*** Supplied records Section Begins ***

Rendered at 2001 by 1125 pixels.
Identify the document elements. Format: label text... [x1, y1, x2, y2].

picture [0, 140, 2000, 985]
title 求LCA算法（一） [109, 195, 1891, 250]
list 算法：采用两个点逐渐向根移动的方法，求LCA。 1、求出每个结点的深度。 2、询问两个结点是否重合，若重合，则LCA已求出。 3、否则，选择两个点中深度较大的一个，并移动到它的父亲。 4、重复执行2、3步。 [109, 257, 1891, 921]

*** Supplied records Section Ends ***

Work order:
The answer should consist only of the lines from the one containing "Identify the document" through the last line of the data, given again exactly.

Answer section:
Identify the document elements. Format: label text... [x1, y1, x2, y2].

picture [0, 140, 2000, 985]
title 求LCA算法（一） [109, 195, 1891, 250]
list 算法：采用两个点逐渐向根移动的方法，求LCA。 1、求出每个结点的深度。 2、询问两个结点是否重合，若重合，则LCA已求出。 3、否则，选择两个点中深度较大的一个，并移动到它的父亲。 4、重复执行2、3步。 [109, 257, 1891, 921]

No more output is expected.